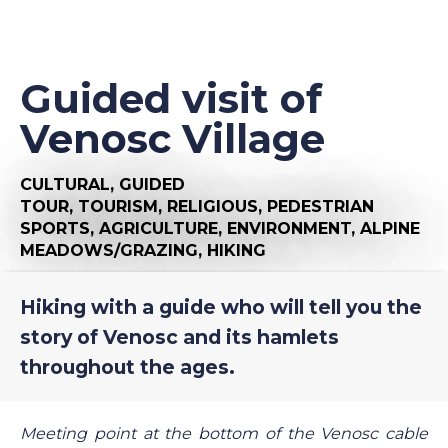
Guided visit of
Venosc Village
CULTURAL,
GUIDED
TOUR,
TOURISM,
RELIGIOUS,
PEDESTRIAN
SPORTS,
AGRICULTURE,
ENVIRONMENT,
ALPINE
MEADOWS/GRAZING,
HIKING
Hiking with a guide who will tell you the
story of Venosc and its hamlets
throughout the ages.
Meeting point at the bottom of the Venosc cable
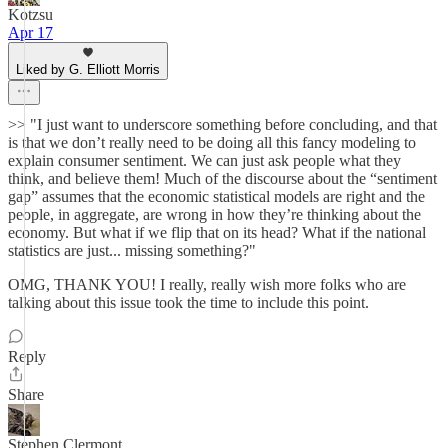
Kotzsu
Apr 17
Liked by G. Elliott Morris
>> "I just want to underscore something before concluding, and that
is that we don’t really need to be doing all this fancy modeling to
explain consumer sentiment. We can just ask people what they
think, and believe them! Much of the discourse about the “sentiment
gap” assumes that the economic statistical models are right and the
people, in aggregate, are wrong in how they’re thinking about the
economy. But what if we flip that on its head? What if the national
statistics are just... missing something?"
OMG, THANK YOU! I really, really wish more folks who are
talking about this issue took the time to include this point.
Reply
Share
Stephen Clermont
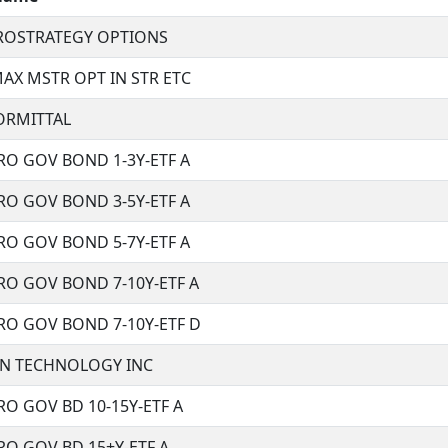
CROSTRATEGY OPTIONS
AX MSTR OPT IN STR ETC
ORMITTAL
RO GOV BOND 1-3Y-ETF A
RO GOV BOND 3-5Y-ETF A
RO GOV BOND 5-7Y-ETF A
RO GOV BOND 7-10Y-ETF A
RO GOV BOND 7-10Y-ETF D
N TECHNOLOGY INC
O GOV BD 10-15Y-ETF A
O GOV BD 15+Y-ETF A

● DIRECTIONS
Reproduce verbatim every line starting at the line that holds "Hiking with a guide who will tell you the" and ending with the final line of the data; omit the pictures.

● ANSWER BOX
Hiking with a guide who will tell you the
story of Venosc and its hamlets
throughout the ages.
Meeting point at the bottom of the Venosc cable
Kotzsu
Apr 17
Liked by G. Elliott Morris
>> "I just want to underscore something before concluding, and that
is that we don’t really need to be doing all this fancy modeling to
explain consumer sentiment. We can just ask people what they
think, and believe them! Much of the discourse about the “sentiment
gap” assumes that the economic statistical models are right and the
people, in aggregate, are wrong in how they’re thinking about the
economy. But what if we flip that on its head? What if the national
statistics are just... missing something?"
OMG, THANK YOU! I really, really wish more folks who are
talking about this issue took the time to include this point.
Reply
Share
Stephen Clermont
CROSTRATEGY OPTIONS
AX MSTR OPT IN STR ETC
ORMITTAL
RO GOV BOND 1-3Y-ETF A
RO GOV BOND 3-5Y-ETF A
RO GOV BOND 5-7Y-ETF A
RO GOV BOND 7-10Y-ETF A
RO GOV BOND 7-10Y-ETF D
N TECHNOLOGY INC
O GOV BD 10-15Y-ETF A
O GOV BD 15+Y-ETF A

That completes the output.